El retorno de la expatriada

Una puede domiciliarse en un ashram, buscarse un gurú personal, meditar doce horas al día y tener un satori, pero bastan diez minutos con la familia de origen para olvidar todas las enseñanzas místicas y volver espiritualmente al punto cero: un fragmento de novela.

Taos

La lluvia baila una danza de vidrios rotos y parece que un aparador repleto de cristalería fina se desplomara sobre la ciudad. Las nubes se abren y chorrean. El horizonte baja, el cielo se encapota y los árboles se empinan, tratando de alcanzarlo con la punta de sus ramas temblonas. Del norte sopla un viento recio que tiene alientos de ciclón. Los edificios se estremecen como si les hicieran cosquillas y los framboyanes de la avenida Carlos Tercero bailan un mambo retozón.

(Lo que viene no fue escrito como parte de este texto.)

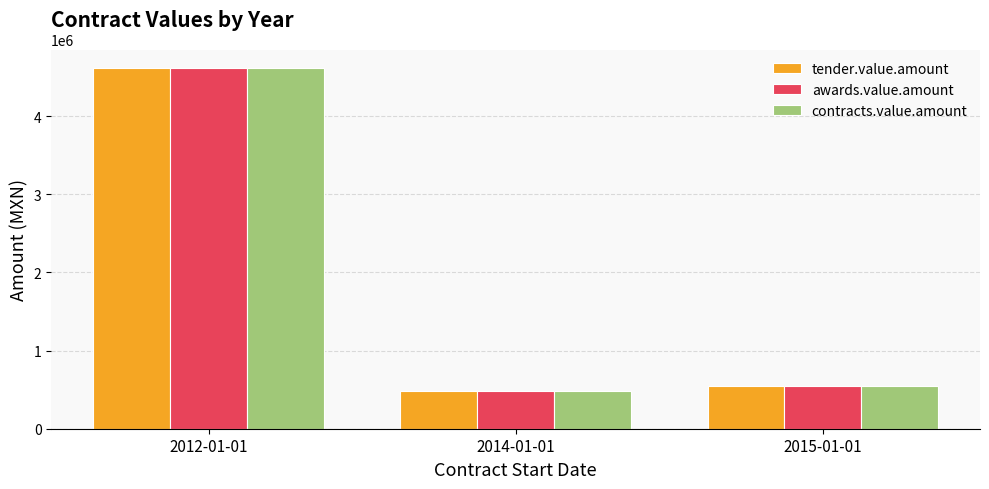

What is the greatest value displayed?

4621229.7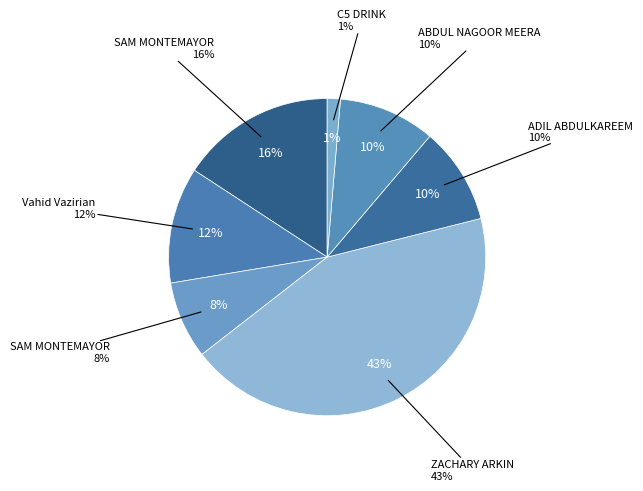

What is the largest slice in the pie chart?

ZACHARY ARKIN (Card)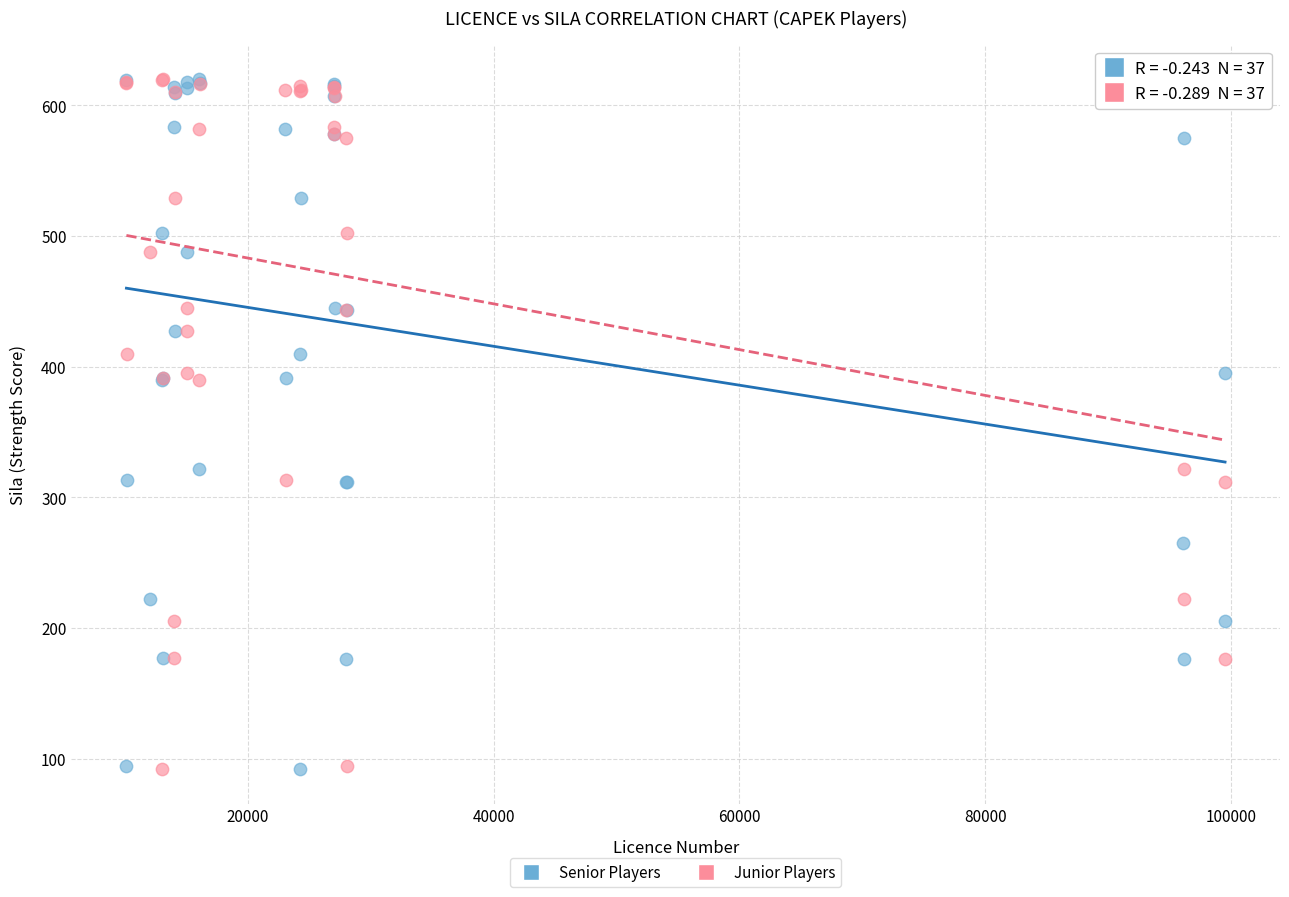

What are all the series names shown in the legend?

Senior Players, Junior Players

Entre el runruneo de la lluvia suena la voz cascada de Abuelonga, que está en la sala de su apartamento, sentada en un sofá decrépito junto a su nieta Catalina. La vieja tiene las cejas canosas y el escaso cabello blanquisucio, pero por los ojos, todavía vivos y brillantes, le brotan chispazos de furia. Y por la boca, sapos y culebras:

—No hay mujer que no le haya pegado los tarros a su marido, y yo soy la primera —masculla—. Claro que los hombres se lo tienen merecidísimo, porque son todos unos degenerados. Nada, que a quien lance otra bomba atómica y acabe con el mundo habrá que considerarlo el mayor benefactor de la humanidad.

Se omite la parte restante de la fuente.